• _Document section_
Expert Systems On Modern Workstations

The examples above of early expert system developments are textually oriented. Recent expert systems take advantage of the facilities of modern graphic workstations to offer highly interactive user environments and support systems. For example, Nexpert is an expert system shell that operates on Vax, Sun and Apollo workstations as well as in the Apple Macintosh and IBM PC environments. Figure 6 shows some of the uses of windows in Nexpert: The prompt window is an important contribution to the usability of a complex window, icon and mouse environment where the user often finds it difficult to determine which of the many actions available will achieve his objective. As he moves the cursor around the screen using the mouse the text in the prompt window changes continuously to show what action would be initiated if he clicked the mouse in that position.

• _Activity_
Write the next part of the passage on expert systems on modern workstations, starting after its final sentence.

(Stored data entries)
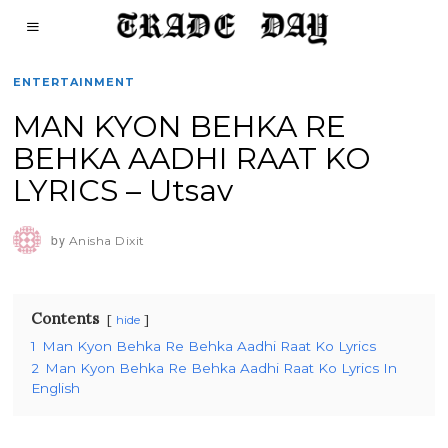
ENTERTAINMENT
MAN KYON BEHKA RE
BEHKA AADHI RAAT KO
LYRICS – Utsav
by
Anisha Dixit
Contents
hide
1
Man Kyon Behka Re Behka Aadhi Raat Ko Lyrics
2
Man Kyon Behka Re Behka Aadhi Raat Ko Lyrics In
English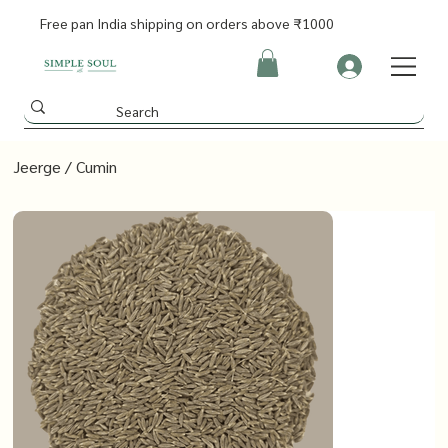
Free pan India shipping on orders above ₹1000
Jeerge / Cumin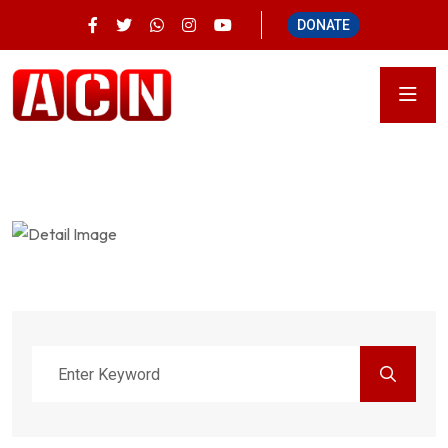
DONATE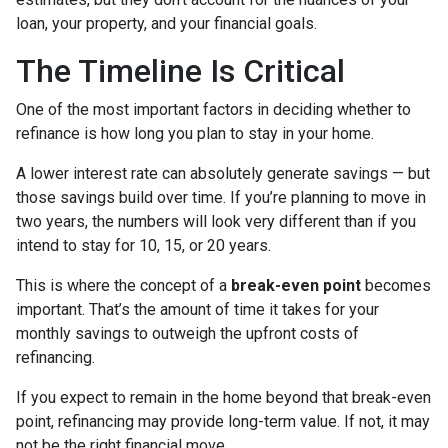
loan, your property, and your financial goals.
The Timeline Is Critical
One of the most important factors in deciding whether to
refinance is how long you plan to stay in your home.
A lower interest rate can absolutely generate savings — but
those savings build over time. If you’re planning to move in
two years, the numbers will look very different than if you
intend to stay for 10, 15, or 20 years.
This is where the concept of a
break-even point
becomes
important. That’s the amount of time it takes for your
monthly savings to outweigh the upfront costs of
refinancing.
If you expect to remain in the home beyond that break-even
point, refinancing may provide long-term value. If not, it may
not be the right financial move.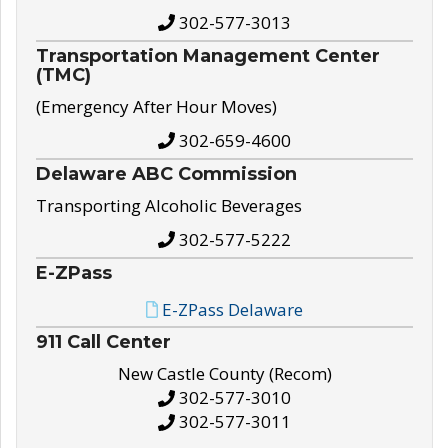
302-577-3013
Transportation Management Center
(TMC)
(Emergency After Hour Moves)
302-659-4600
Delaware ABC Commission
Transporting Alcoholic Beverages
302-577-5222
E-ZPass
E-ZPass Delaware
911 Call Center
New Castle County (Recom)
302-577-3010
302-577-3011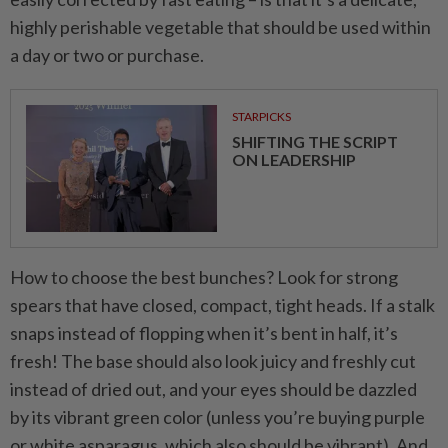
highly perishable vegetable that should be used within
a day or two or purchase.
STARPICKS
SHIFTING THE SCRIPT
ON LEADERSHIP
How to choose the best bunches? Look for strong
spears that have closed, compact, tight heads. If a stalk
snaps instead of flopping when it’s bent in half, it’s
fresh! The base should also look juicy and freshly cut
instead of dried out, and your eyes should be dazzled
by its vibrant green color (unless you’re buying purple
or white asparagus, which also should be vibrant). And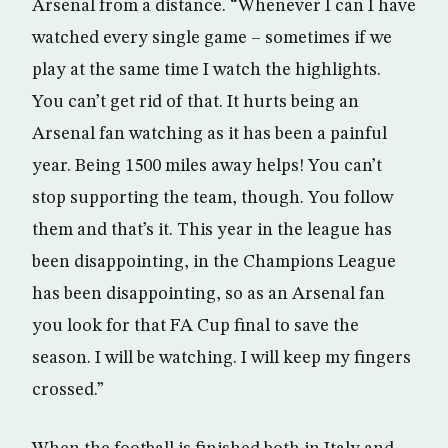
Arsenal from a distance. “Whenever I can I have
watched every single game – sometimes if we
play at the same time I watch the highlights.
You can’t get rid of that. It hurts being an
Arsenal fan watching as it has been a painful
year. Being 1500 miles away helps! You can’t
stop supporting the team, though. You follow
them and that’s it. This year in the league has
been disappointing, in the Champions League
has been disappointing, so as an Arsenal fan
you look for that FA Cup final to save the
season. I will be watching. I will keep my fingers
crossed.”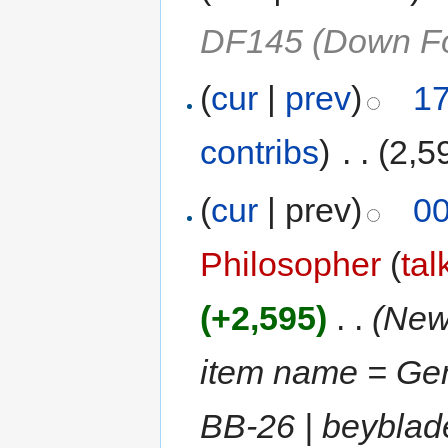
DF145 (Down Fo
(
cur
|
prev
)
17
contribs
)
‎
. .
(2,5
(
cur
| prev)
00
Philosopher
(
tal
(+2,595)
‎
. .
(New 
item name = Ge
BB-26 | beybla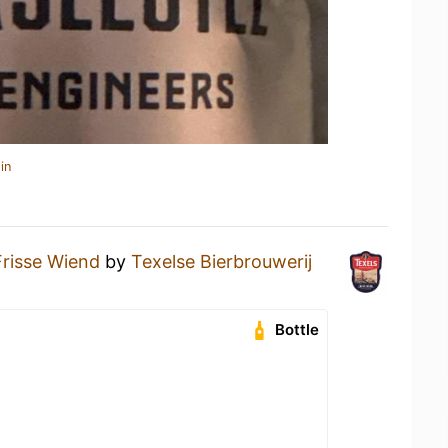
in
Frisse Wiend
by
Texelse Bierbrouwerij
Bottle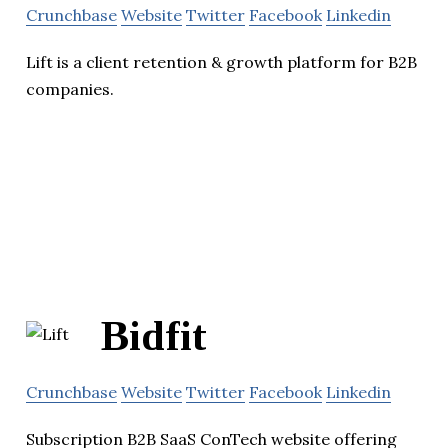
Crunchbase
Website
Twitter
Facebook
Linkedin
Lift is a client retention & growth platform for B2B
companies.
Bidfit
Crunchbase
Website
Twitter
Facebook
Linkedin
Subscription B2B SaaS ConTech website offering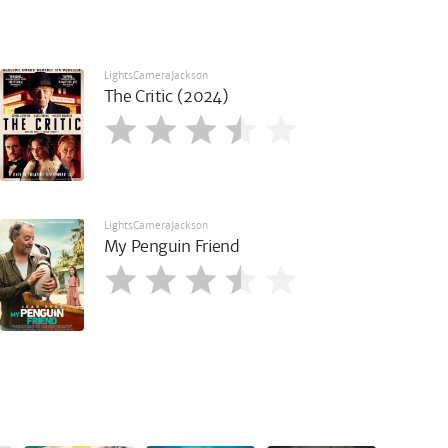
LightsCameraJackson
The Critic (2024)
LightsCameraJackson
My Penguin Friend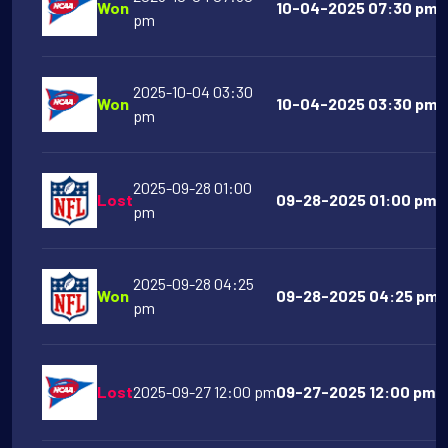
Won
10-04-2025 07:30 pm T
pm
2025-10-04 03:30
Won
10-04-2025 03:30 pm A
pm
2025-09-28 01:00
Lost
09-28-2025 01:00 pm T
pm
2025-09-28 04:25
Won
09-28-2025 04:25 pm La
pm
Lost
2025-09-27 12:00 pm
09-27-2025 12:00 pm A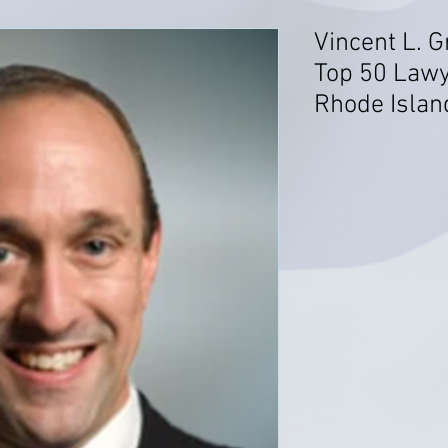
Vincent L. G
Top 50 Lawy
Rhode Islan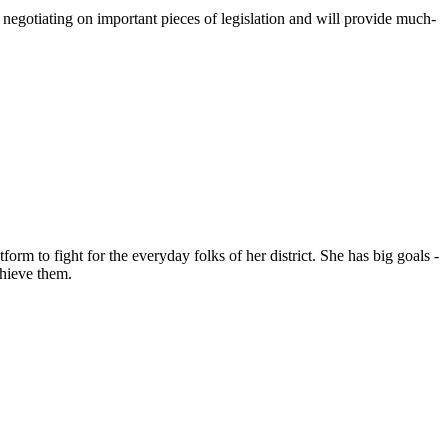
negotiating on important pieces of legislation and will provide much-
rm to fight for the everyday folks of her district. She has big goals -
chieve them.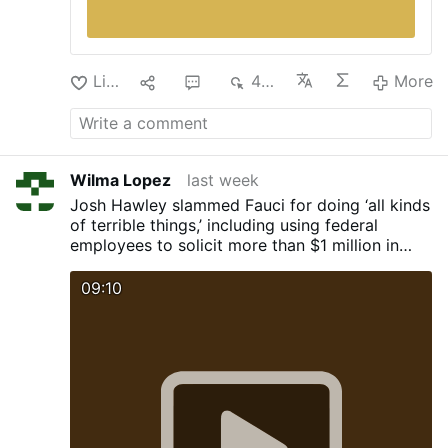
Like
1
1
468
More
Wilma Lopez
last week
Josh Hawley slammed Fauci for doing ‘all kinds
of terrible things,’ including using federal
employees to solicit more than $1 million in
cash prizes for himself.
09:10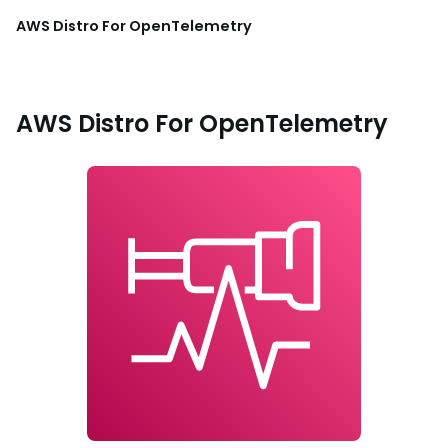
AWS Distro For OpenTelemetry
AWS Distro For OpenTelemetry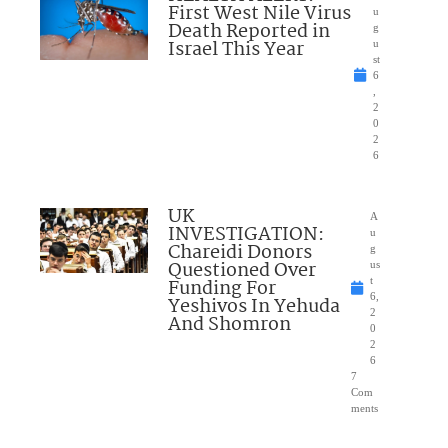
First West Nile Virus
u
Death Reported in
g
Israel This Year
u
st
6
,
2
0
2
6
UK
A
INVESTIGATION:
u
Chareidi Donors
g
Questioned Over
us
Funding For
t
6,
Yeshivos In Yehuda
2
And Shomron
0
2
6
7
Com
ments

• _Task answer_
Figure 7 shows a further window, the rule editor, which illustrates some of the care taken about human factors in Nexpert's design:

Note also how the rule itself is automatically formatted for clarity in presentation. The prompt window is particularly helpful for initial users who are not familiar with the icons since moving the cursor to an icon brings up an explanation of the action involved as a prompt.

Fig.6 A modern multi-window, menu and icon environment in Nexpert

Fig.7 The rule editor dialog environment in Nexpert

Figure 8 shows a the edit window that appears when we click on the two-arrowed head icon to copy-and-edit a copy of an existing rule into a new rule. The rule is shown in structured fields which may each be edited.

Figure 9 shows the specialized edit window that appears when we click on the third premise in the rule shown on the screen of Figure 8. It gives function buttons for probable fields that might be copied from elsewhere together with a numeric keyboard to minimize keystrokes.

The graphic dialog capabilities used in Nexpert are important not only in their standard window, menu and icon forms, but also in their capability to allow mimic diagrams to be used in highly customized user interfaces. Figure 10 shows a mimic diagram monitoring the status of a chemical plant through data received from instruments communicating through a Macintosh serial port. The operator can see the status of the plant through the numeric indicators and also actuate the plant by clicking on the valve symbols causing them to open and close.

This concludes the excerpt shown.